Il termine ‘Digitize’ significa digitalizzazione, perché il mio lavoro è incentrato sulle foto digitali. ‘Vandal’ perché è una vandalizzazione elegante delle immagini: io creo collage digitali a partire da foto che trovo su internet, anche di fotografi famosi. Ma non è un vandalismo distruttivo, è un vandalismo creativo, artistico. E’ anche un discorso di riciclo: oggi c’è un surplus nella produzione di immagini, quindi non mi importa di violare il copyright degli altri, e nemmeno se gli altri violano il mio. Molte mie opere le regalo, o le baratto: alla Slowcanda, a Piobbico, ho barattato un mio quadro con quattro cene.
Per le sue opere utilizza anche foto dei muri di Urbino e di altri borghi della zona?
Sì, in questo caso sono io a fare la foto. Mi piacciono molto le crepe, perché viste da un’altra prospettiva possono diventare paesaggi, anche senza alterarle molto al computer. Cambiando punto di vista, un muro diventa un deserto, acquista senso di profondità. Grazie all’arte il muro non è più un blocco ma una via di fuga. Creo paesaggi con i muri anche per combattere un senso di claustrofobia che fin da bambino mi spinge a cercare grandi spazi.
Usa molto anche il nudo femminile.
Il nudo femminile artisticamente è più attrattivo di quello maschile, ma soprattutto è più reperibile: su internet si trovano ragazze in tutte le pose, in base a quello che mi serve. Per i corpi maschili è più difficile. A volte alcuni miei amici mi aiutano, ma è difficile trovare qualcuno disposto a posare nudo, senza vergogna. Nelle mie opere utilizzo i nudi per i collage e spesso sostituisco la pelle dei corpi con dei muri scrostati, per dare l’idea di una umanità in rovina.
Un’umanità in rovina?
La nostra società è in decadenza perché abbiamo perso il tribalismo, l’animismo.

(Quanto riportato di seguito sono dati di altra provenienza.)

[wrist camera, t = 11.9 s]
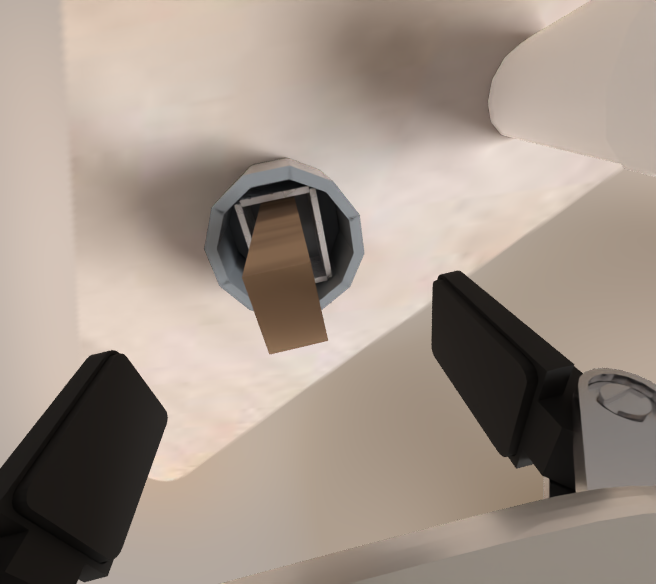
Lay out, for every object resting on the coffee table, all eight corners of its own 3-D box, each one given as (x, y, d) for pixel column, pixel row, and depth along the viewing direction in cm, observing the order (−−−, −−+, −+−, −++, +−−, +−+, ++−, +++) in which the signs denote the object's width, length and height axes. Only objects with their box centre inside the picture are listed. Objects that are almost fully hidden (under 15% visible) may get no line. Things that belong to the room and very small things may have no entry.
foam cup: (496, 184, 25) (675, 225, 14) (446, 80, 21) (645, 18, 10) (601, 99, 23) (913, 67, 12) (570, -33, 19) (1003, -279, 8)
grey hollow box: (240, 190, 22) (232, 201, 18) (308, 176, 22) (314, 184, 18) (265, 272, 25) (263, 294, 22) (325, 259, 25) (332, 279, 22)
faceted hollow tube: (203, 175, 21) (179, 188, 16) (334, 147, 22) (351, 152, 17) (245, 290, 26) (237, 329, 21) (351, 266, 27) (369, 298, 21)
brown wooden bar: (261, 198, 22) (242, 277, 10) (293, 191, 22) (310, 262, 10) (274, 241, 24) (269, 354, 12) (302, 235, 24) (328, 340, 12)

Con le mie opere cerco di distruggere il mito della bellezza perfetta: la realtà e i corpi sono belli perché sono sporchi, forgiati dalla vita e dagli eventi. Non lo dico con una connotazione politica: è un sentimento, quello che mi porta a sfidare gli stereotipi della cultura dominante. Infatti, con altri artisti, abbiamo fondato il movimento del Post-frivolismo.
Cioè?
E’ un’idea che purtroppo non è andata avanti. Avevamo anche fatto il primo congresso, alla stazione di Urbino. La matrice comune era quella di porsi in modo “post” rispetto a tutto, ai miti della cultura. Io in particolare cerco di stravolgere lo stereotipo della bellezza, soprattutto quella femminile.